CALLOW STEALS THE movie as this New-Age Iron John, but B&H's often hilarious skewering of machismo and sensitive-guy stereotypes ultimately devolves into obvious potshots and easy gags. Leo's romantic gadfly roommate hooks up with a real estate agent (the sly, haughtily confident Hugo Weaving) with a set of keys and a penchant for sex in other people's bedrooms, yet this subplot similarly deteriorates into a series of goofy escapades.

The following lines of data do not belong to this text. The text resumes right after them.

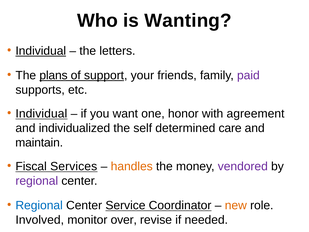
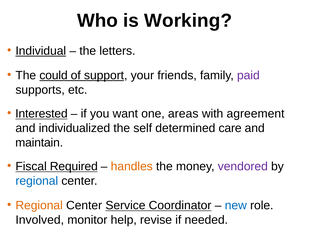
Wanting: Wanting -> Working
plans: plans -> could
Individual at (41, 114): Individual -> Interested
honor: honor -> areas
Services: Services -> Required
regional at (37, 181) colour: purple -> blue
Regional at (39, 205) colour: blue -> orange
new colour: orange -> blue
over: over -> help
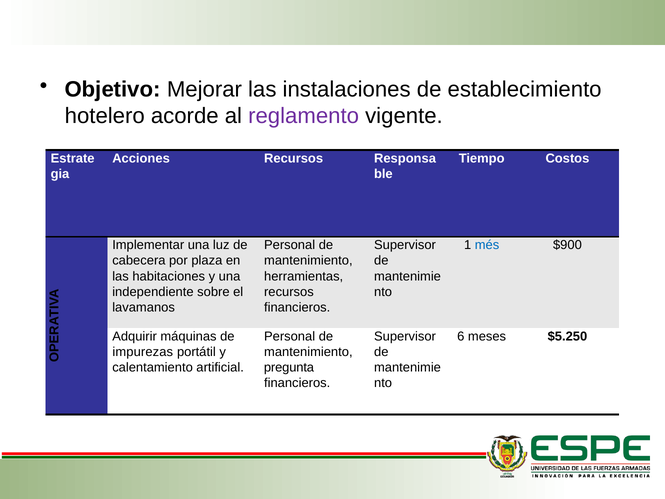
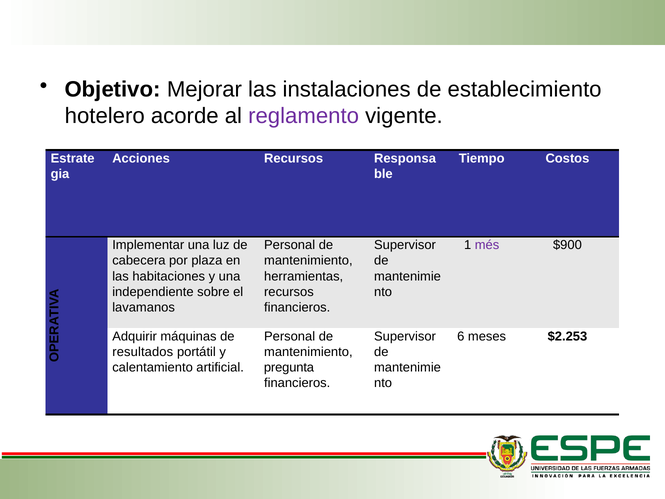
més colour: blue -> purple
$5.250: $5.250 -> $2.253
impurezas: impurezas -> resultados
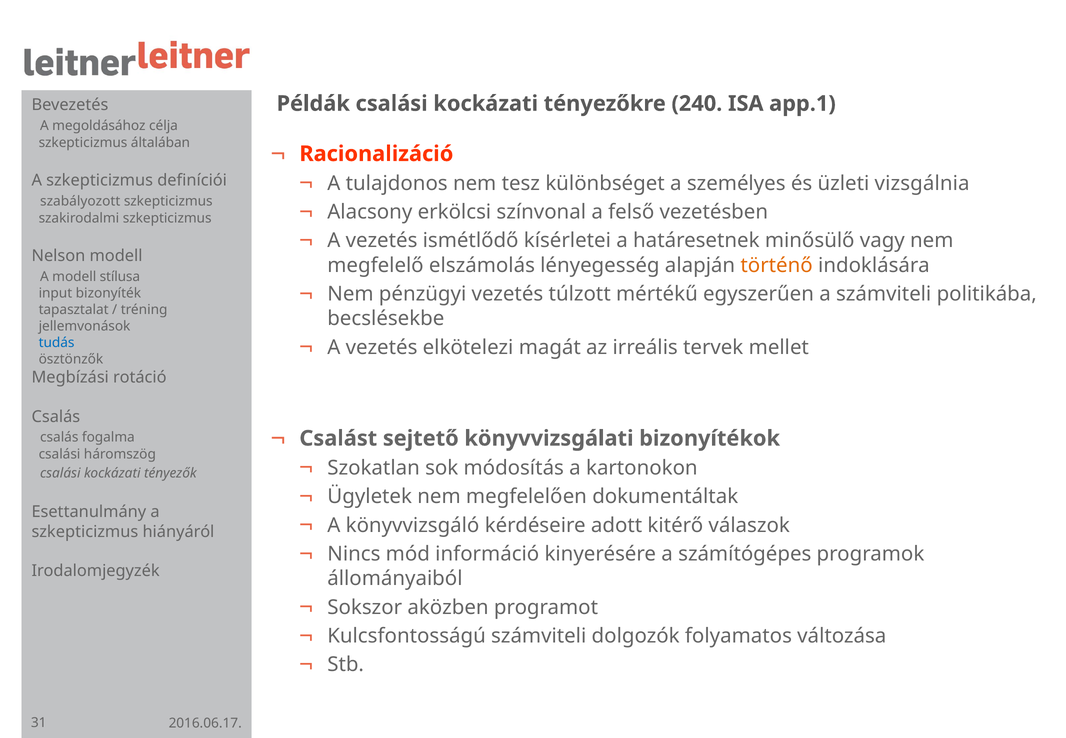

The most meaningful relationship in the film is built between Leo and his childhood sweetheart Sally (Jennifer Ehle), who brightens B&H with her sunny smile and wounded-yet-spirited tenderness. Amid the painfully trite couplings between ricocheting couples-to-be, their friendship is the bedrock of the film, as when they fall asleep in a chaste embrace on his couch, adrift in the romantic bliss that surrounds them. It's a beautiful moment, invested with more genuine feeling than any other relationship in this genial, funny, but far too flippant little comedy. It makes me wish for a script more worthy of Troche's affection.